#### WHAT THE TASK ASKS:
Could you recast the lines of the items as a JSON list of strings, one string per line, starting at the line that contains "Rendered at 1275 by 1650 pixels." and ending at the line that contains "List each element's"?

#### DATA PROVIDED:

⁂

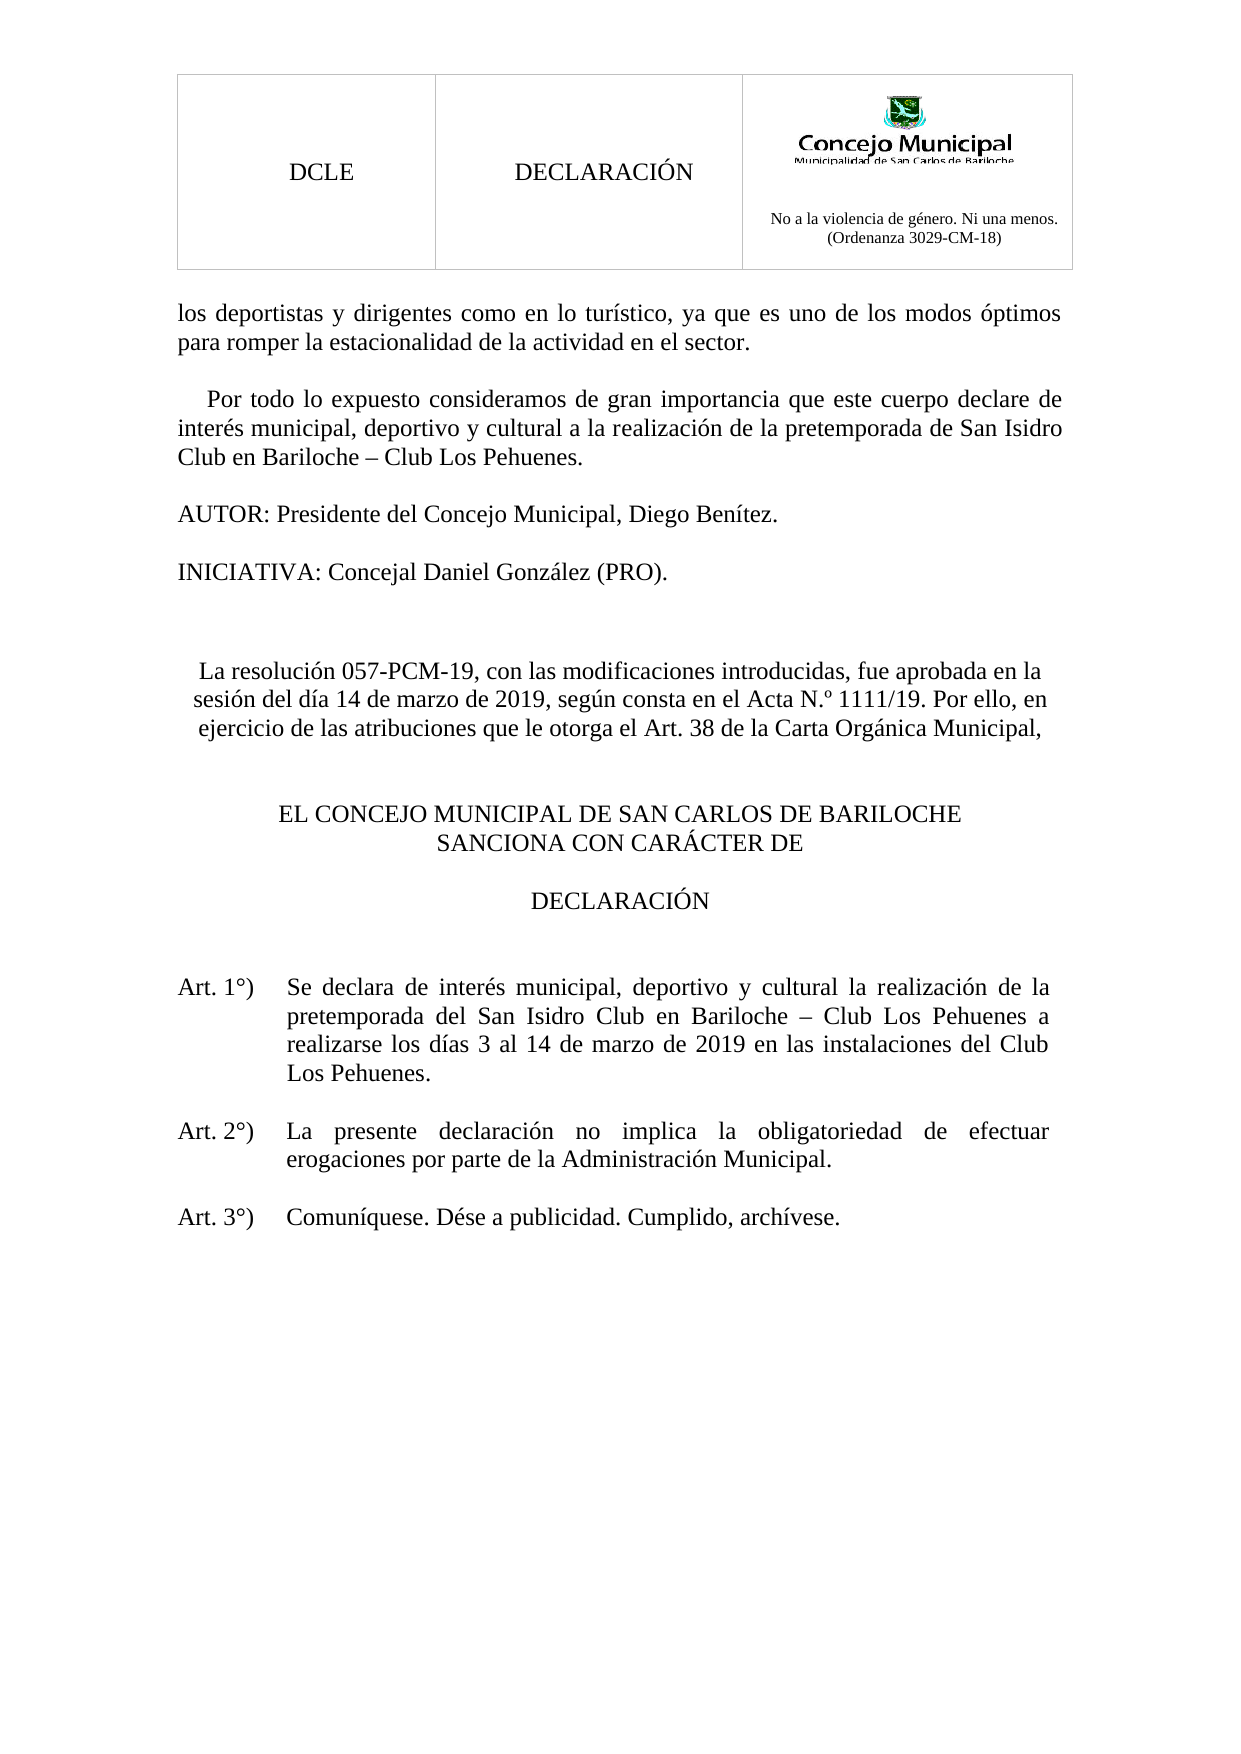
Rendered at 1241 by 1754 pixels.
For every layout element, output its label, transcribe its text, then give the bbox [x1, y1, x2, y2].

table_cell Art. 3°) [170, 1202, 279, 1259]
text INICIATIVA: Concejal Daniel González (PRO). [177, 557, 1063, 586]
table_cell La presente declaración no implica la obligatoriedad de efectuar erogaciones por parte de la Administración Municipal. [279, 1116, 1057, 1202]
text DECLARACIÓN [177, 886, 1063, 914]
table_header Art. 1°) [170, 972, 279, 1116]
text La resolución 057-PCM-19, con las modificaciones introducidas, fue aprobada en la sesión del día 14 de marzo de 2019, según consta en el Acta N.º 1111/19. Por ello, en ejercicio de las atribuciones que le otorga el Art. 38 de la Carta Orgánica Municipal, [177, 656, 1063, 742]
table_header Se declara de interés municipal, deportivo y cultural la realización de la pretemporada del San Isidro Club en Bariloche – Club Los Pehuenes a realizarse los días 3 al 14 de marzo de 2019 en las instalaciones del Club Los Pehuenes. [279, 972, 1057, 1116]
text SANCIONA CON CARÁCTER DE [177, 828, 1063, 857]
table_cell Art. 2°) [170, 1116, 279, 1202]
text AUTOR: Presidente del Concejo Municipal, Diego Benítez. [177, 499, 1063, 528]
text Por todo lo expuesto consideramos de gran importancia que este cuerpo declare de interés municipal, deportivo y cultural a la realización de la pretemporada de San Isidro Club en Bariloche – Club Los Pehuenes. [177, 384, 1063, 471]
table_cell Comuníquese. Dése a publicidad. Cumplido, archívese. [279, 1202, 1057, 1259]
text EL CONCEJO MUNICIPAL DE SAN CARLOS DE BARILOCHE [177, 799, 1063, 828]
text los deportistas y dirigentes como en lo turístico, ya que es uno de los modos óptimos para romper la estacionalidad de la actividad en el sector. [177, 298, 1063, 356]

⁂

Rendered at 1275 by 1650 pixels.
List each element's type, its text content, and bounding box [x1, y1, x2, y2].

⁂

#### THE COMPLETED TASK:
[
  "Rendered at 1275 by 1650 pixels.",
  "List each element's type, its text content, and bounding box [x1, y1, x2, y2]."
]